#### Data extracts ####

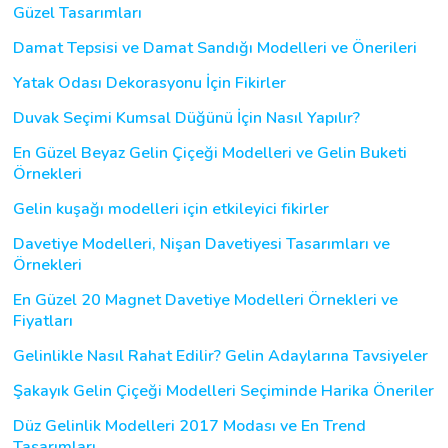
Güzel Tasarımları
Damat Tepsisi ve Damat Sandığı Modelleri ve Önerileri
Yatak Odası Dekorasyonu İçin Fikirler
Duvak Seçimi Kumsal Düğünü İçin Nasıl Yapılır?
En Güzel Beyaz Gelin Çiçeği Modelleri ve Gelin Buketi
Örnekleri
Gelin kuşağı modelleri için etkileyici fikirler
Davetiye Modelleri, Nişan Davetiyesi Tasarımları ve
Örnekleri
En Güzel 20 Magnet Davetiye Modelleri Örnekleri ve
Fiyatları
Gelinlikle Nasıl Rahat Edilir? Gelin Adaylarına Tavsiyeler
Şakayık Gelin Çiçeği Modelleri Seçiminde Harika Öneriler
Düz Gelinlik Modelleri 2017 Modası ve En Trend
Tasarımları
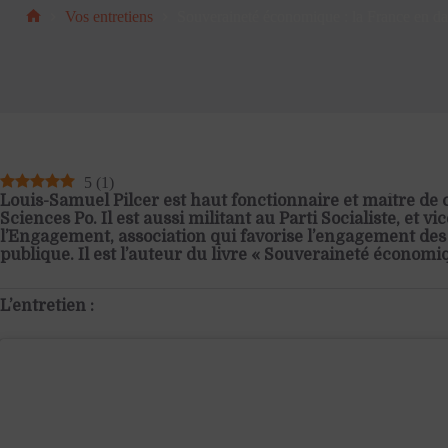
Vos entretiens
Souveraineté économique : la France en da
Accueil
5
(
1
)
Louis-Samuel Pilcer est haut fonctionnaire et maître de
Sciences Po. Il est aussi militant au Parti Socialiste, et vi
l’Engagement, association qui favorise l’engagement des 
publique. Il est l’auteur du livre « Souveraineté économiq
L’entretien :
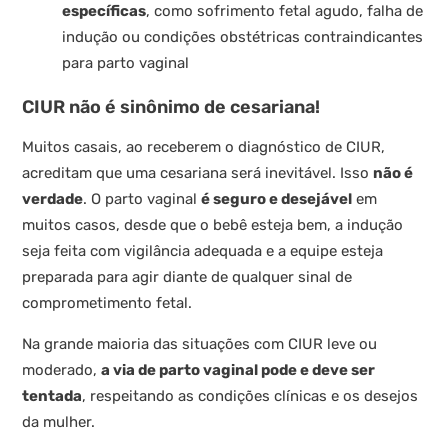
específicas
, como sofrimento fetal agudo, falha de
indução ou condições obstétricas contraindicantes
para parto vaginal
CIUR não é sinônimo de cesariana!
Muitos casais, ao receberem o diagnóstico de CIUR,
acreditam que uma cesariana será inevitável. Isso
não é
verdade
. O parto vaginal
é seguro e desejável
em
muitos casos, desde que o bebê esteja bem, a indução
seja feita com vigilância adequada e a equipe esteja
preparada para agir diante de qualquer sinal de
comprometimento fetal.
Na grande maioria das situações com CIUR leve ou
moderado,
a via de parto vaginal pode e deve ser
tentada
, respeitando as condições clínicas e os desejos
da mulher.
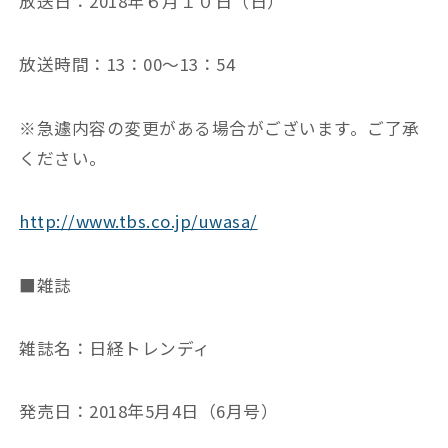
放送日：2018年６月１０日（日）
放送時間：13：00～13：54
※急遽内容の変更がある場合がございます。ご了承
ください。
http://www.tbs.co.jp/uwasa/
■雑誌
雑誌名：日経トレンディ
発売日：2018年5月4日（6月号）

####

▶ [Directions for this task]: Return all the entries word for word, but omit any pictures they contain.

▶ [Your response]:
Güzel Tasarımları
Damat Tepsisi ve Damat Sandığı Modelleri ve Önerileri
Yatak Odası Dekorasyonu İçin Fikirler
Duvak Seçimi Kumsal Düğünü İçin Nasıl Yapılır?
En Güzel Beyaz Gelin Çiçeği Modelleri ve Gelin Buketi
Örnekleri
Gelin kuşağı modelleri için etkileyici fikirler
Davetiye Modelleri, Nişan Davetiyesi Tasarımları ve
Örnekleri
En Güzel 20 Magnet Davetiye Modelleri Örnekleri ve
Fiyatları
Gelinlikle Nasıl Rahat Edilir? Gelin Adaylarına Tavsiyeler
Şakayık Gelin Çiçeği Modelleri Seçiminde Harika Öneriler
Düz Gelinlik Modelleri 2017 Modası ve En Trend
Tasarımları
Vos entretiens
Souveraineté économique : la France en da
Accueil
5
(
1
)
Louis-Samuel Pilcer est haut fonctionnaire et maître de
Sciences Po. Il est aussi militant au Parti Socialiste, et vi
l’Engagement, association qui favorise l’engagement des 
publique. Il est l’auteur du livre « Souveraineté économiq
L’entretien :
específicas
, como sofrimento fetal agudo, falha de
indução ou condições obstétricas contraindicantes
para parto vaginal
CIUR não é sinônimo de cesariana!
Muitos casais, ao receberem o diagnóstico de CIUR,
acreditam que uma cesariana será inevitável. Isso
não é
verdade
. O parto vaginal
é seguro e desejável
em
muitos casos, desde que o bebê esteja bem, a indução
seja feita com vigilância adequada e a equipe esteja
preparada para agir diante de qualquer sinal de
comprometimento fetal.
Na grande maioria das situações com CIUR leve ou
moderado,
a via de parto vaginal pode e deve ser
tentada
, respeitando as condições clínicas e os desejos
da mulher.
放送日：2018年６月１０日（日）
放送時間：13：00～13：54
※急遽内容の変更がある場合がございます。ご了承
ください。
http://www.tbs.co.jp/uwasa/
■雑誌
雑誌名：日経トレンディ
発売日：2018年5月4日（6月号）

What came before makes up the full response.